● Recorded information:
________________
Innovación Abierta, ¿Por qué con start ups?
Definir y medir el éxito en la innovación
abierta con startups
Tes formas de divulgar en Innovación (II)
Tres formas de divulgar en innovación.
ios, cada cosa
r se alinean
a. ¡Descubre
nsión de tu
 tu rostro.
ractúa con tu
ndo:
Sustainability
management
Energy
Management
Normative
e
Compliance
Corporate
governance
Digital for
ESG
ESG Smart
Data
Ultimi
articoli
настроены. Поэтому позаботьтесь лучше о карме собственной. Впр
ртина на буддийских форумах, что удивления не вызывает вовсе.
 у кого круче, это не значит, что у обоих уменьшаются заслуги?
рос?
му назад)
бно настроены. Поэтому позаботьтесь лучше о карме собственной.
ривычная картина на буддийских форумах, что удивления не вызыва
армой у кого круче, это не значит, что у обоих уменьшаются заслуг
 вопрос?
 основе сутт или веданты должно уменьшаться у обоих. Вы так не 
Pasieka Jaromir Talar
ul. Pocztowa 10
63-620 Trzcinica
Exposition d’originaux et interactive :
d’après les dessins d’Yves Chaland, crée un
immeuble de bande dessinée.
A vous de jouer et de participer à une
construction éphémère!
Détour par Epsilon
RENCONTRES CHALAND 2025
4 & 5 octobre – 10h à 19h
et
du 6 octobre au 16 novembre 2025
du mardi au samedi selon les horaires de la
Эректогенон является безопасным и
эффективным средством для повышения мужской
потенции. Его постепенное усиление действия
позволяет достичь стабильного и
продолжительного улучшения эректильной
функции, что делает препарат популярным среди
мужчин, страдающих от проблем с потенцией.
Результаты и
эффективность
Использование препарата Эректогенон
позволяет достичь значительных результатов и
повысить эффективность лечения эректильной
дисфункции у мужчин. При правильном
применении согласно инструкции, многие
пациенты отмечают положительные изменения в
________________
● Exercise instructions:
Extract all of the lines above and reproduce each one character for character, keeping their original order.

● Output of the exercise:
Innovación Abierta, ¿Por qué con start ups?
Definir y medir el éxito en la innovación
abierta con startups
Tes formas de divulgar en Innovación (II)
Tres formas de divulgar en innovación.
ios, cada cosa
r se alinean
a. ¡Descubre
nsión de tu
 tu rostro.
ractúa con tu
ndo:
Sustainability
management
Energy
Management
Normative
e
Compliance
Corporate
governance
Digital for
ESG
ESG Smart
Data
Ultimi
articoli
настроены. Поэтому позаботьтесь лучше о карме собственной. Впр
ртина на буддийских форумах, что удивления не вызывает вовсе.
 у кого круче, это не значит, что у обоих уменьшаются заслуги?
рос?
му назад)
бно настроены. Поэтому позаботьтесь лучше о карме собственной.
ривычная картина на буддийских форумах, что удивления не вызыва
армой у кого круче, это не значит, что у обоих уменьшаются заслуг
 вопрос?
 основе сутт или веданты должно уменьшаться у обоих. Вы так не 
Pasieka Jaromir Talar
ul. Pocztowa 10
63-620 Trzcinica
Exposition d’originaux et interactive :
d’après les dessins d’Yves Chaland, crée un
immeuble de bande dessinée.
A vous de jouer et de participer à une
construction éphémère!
Détour par Epsilon
RENCONTRES CHALAND 2025
4 & 5 octobre – 10h à 19h
et
du 6 octobre au 16 novembre 2025
du mardi au samedi selon les horaires de la
Эректогенон является безопасным и
эффективным средством для повышения мужской
потенции. Его постепенное усиление действия
позволяет достичь стабильного и
продолжительного улучшения эректильной
функции, что делает препарат популярным среди
мужчин, страдающих от проблем с потенцией.
Результаты и
эффективность
Использование препарата Эректогенон
позволяет достичь значительных результатов и
повысить эффективность лечения эректильной
дисфункции у мужчин. При правильном
применении согласно инструкции, многие
пациенты отмечают положительные изменения в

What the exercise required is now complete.